Или, может, и вовсе уберут его с дороги. Так, чтобы репутация Мэдисона Гранта не пострадала от того, что репортер мог узнать о нем.
На следующее утро миссис Смит велела Керри присоединиться к остальным слугам у двери.
— Такое печальное зрелище, когда тут, в Америке, слуги выходят проводить гостя, даже в самых лучших домах. Там, у нас дома, слуги выстраиваются в ряд как положено. И это правильно.
Керри заняла свое место на улице у входной двери, выходящей на эспланаду.
Отряхивая свой цилиндр, Мэдисон Грант обернулся.
— Последний взгляд на ваш прекрасный холл, Вандербильт. Я буду ждать, — он столкнулся с Керри, обернулся и слегка кивнул ей, — скорого возвращения сюда. — И с выражением заглянул ей в глаза.
Эмили Слоан улыбнулась Керри, проходя с подругой мимо нее, обе очень элегантны в платьях с туго затянутыми талиями, образующих острую букву «V». Перья на их шляпах покачнулись, когда Эмили наклонила голову к подруге, говоря что-то, ее глаза метнулись в сторону стойла, где собрались все конюхи.
Но взгляд Марко Бергамини был прикован к Лилли Бартелеми. Даже на ноябрьском морозце рукава его рубахи были закатаны до локтей, волосатые руки мускулисты — и странно напряжены. Как будто он изо всех сил старался не шевелиться.

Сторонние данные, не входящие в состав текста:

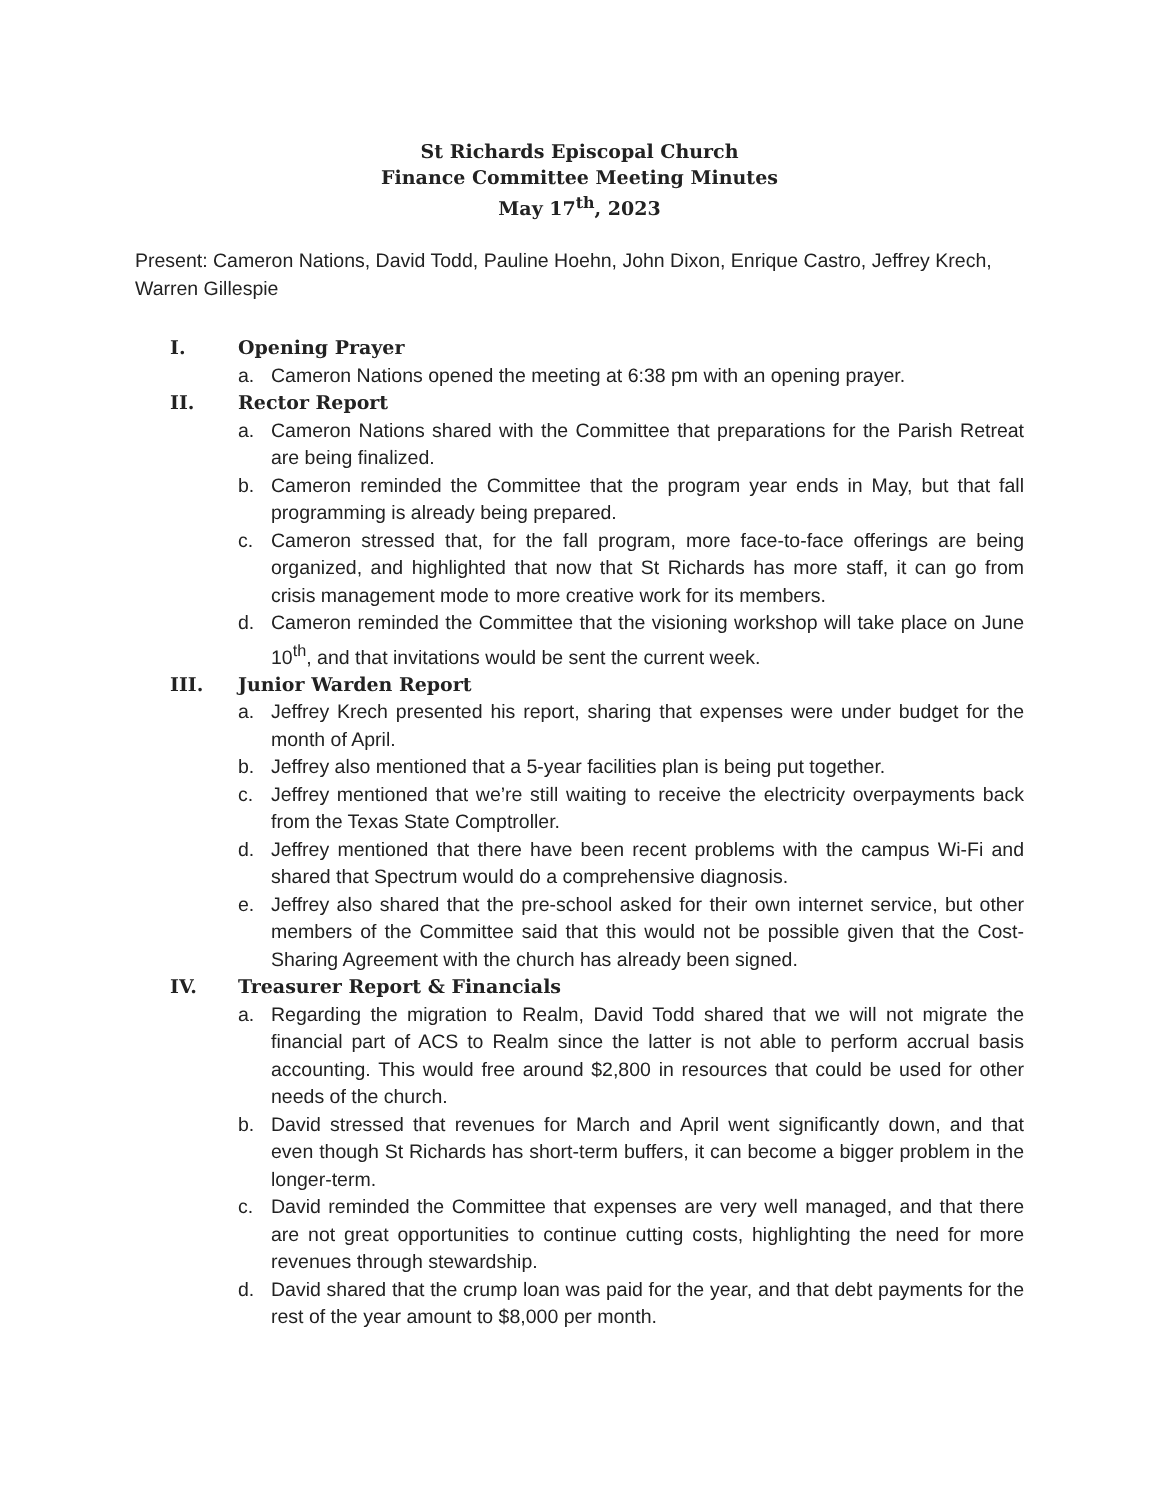St Richards Episcopal Church
Finance Committee Meeting Minutes
May 17<sup>th</sup>, 2023
Present: Cameron Nations, David Todd, Pauline Hoehn, John Dixon, Enrique Castro, Jeffrey Krech, Warren Gillespie
I. Opening Prayer
a. Cameron Nations opened the meeting at 6:38 pm with an opening prayer.
II. Rector Report
a. Cameron Nations shared with the Committee that preparations for the Parish Retreat are being finalized.
b. Cameron reminded the Committee that the program year ends in May, but that fall programming is already being prepared.
c. Cameron stressed that, for the fall program, more face-to-face offerings are being organized, and highlighted that now that St Richards has more staff, it can go from crisis management mode to more creative work for its members.
d. Cameron reminded the Committee that the visioning workshop will take place on June 10<sup>th</sup>, and that invitations would be sent the current week.
III. Junior Warden Report
a. Jeffrey Krech presented his report, sharing that expenses were under budget for the month of April.
b. Jeffrey also mentioned that a 5-year facilities plan is being put together.
c. Jeffrey mentioned that we’re still waiting to receive the electricity overpayments back from the Texas State Comptroller.
d. Jeffrey mentioned that there have been recent problems with the campus Wi-Fi and shared that Spectrum would do a comprehensive diagnosis.
e. Jeffrey also shared that the pre-school asked for their own internet service, but other members of the Committee said that this would not be possible given that the Cost-Sharing Agreement with the church has already been signed.
IV. Treasurer Report & Financials
a. Regarding the migration to Realm, David Todd shared that we will not migrate the financial part of ACS to Realm since the latter is not able to perform accrual basis accounting. This would free around $2,800 in resources that could be used for other needs of the church.
b. David stressed that revenues for March and April went significantly down, and that even though St Richards has short-term buffers, it can become a bigger problem in the longer-term.
c. David reminded the Committee that expenses are very well managed, and that there are not great opportunities to continue cutting costs, highlighting the need for more revenues through stewardship.
d. David shared that the crump loan was paid for the year, and that debt payments for the rest of the year amount to $8,000 per month.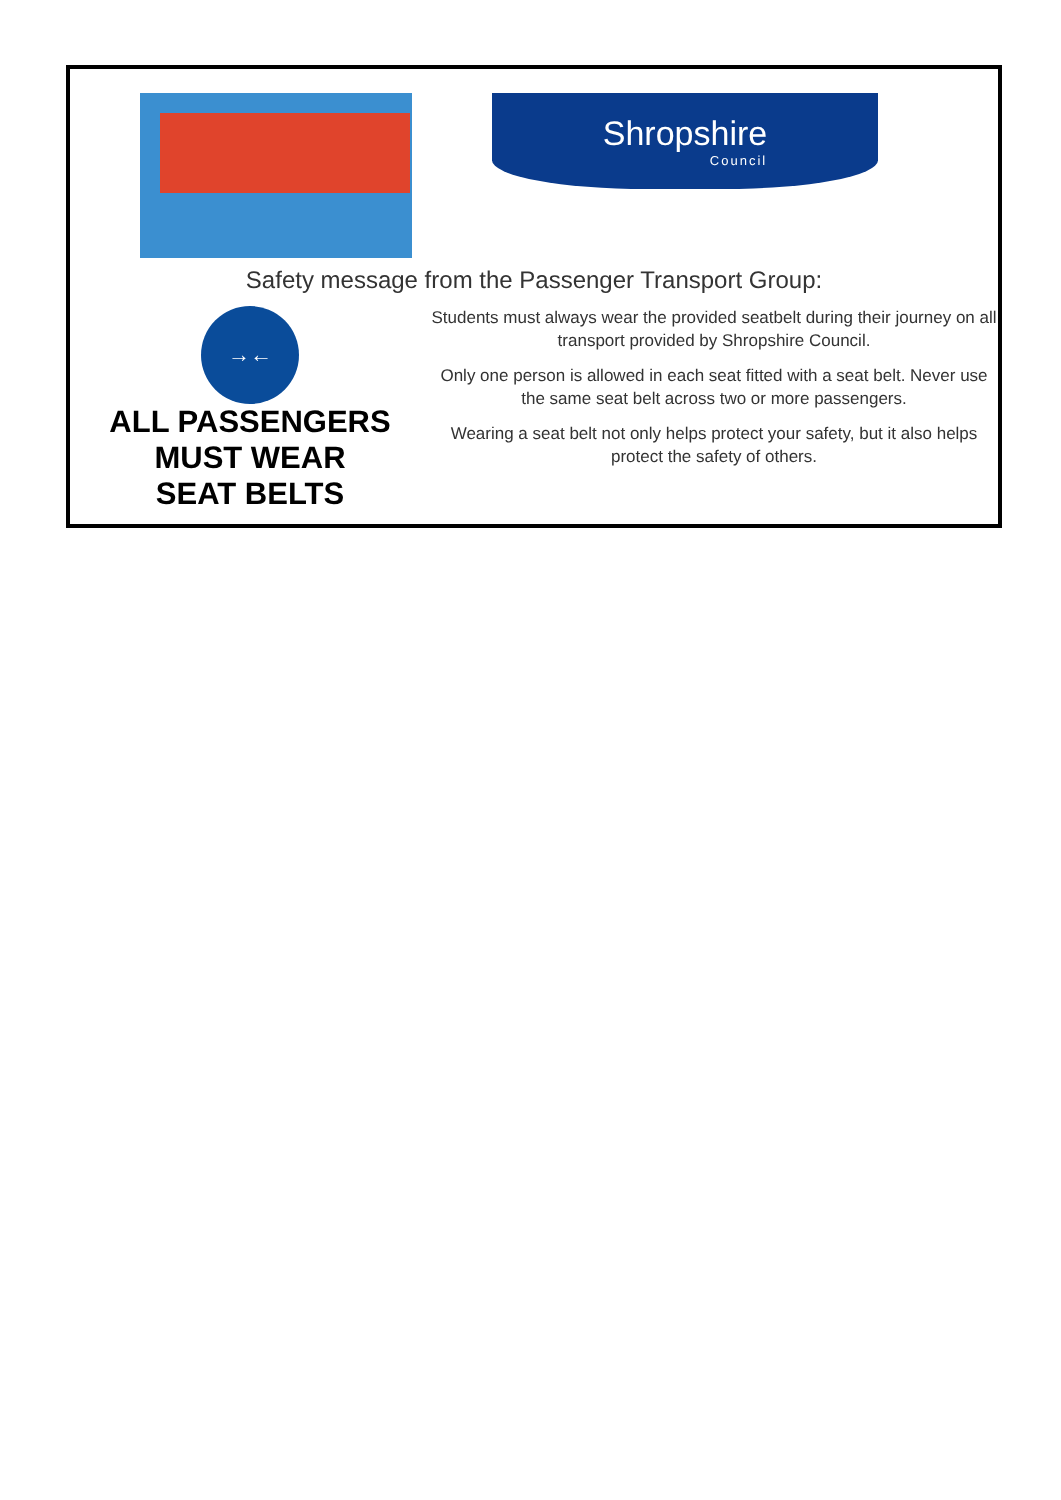Shropshire
Council
Safety message from the Passenger Transport Group:
→←
ALL PASSENGERS
MUST WEAR
SEAT BELTS
Students must always wear the provided seatbelt during their journey on all transport provided by Shropshire Council.
Only one person is allowed in each seat fitted with a seat belt. Never use the same seat belt across two or more passengers.
Wearing a seat belt not only helps protect your safety, but it also helps protect the safety of others.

Но Лилли Бартелеми, казалось, вовсе не замечала направленного на нее взгляда. Керри тоже не позволяла себе озираться в поисках Джона Кэбота.
Грант, сундуки которого из «Бэттери Парк» были уже погружены, стоял и болтал с хозяином.
— Я надеюсь, Джордж, в расследовании нападения наметился какой-нибудь прогресс.
Они вместе прошли к дальней стороне коляски.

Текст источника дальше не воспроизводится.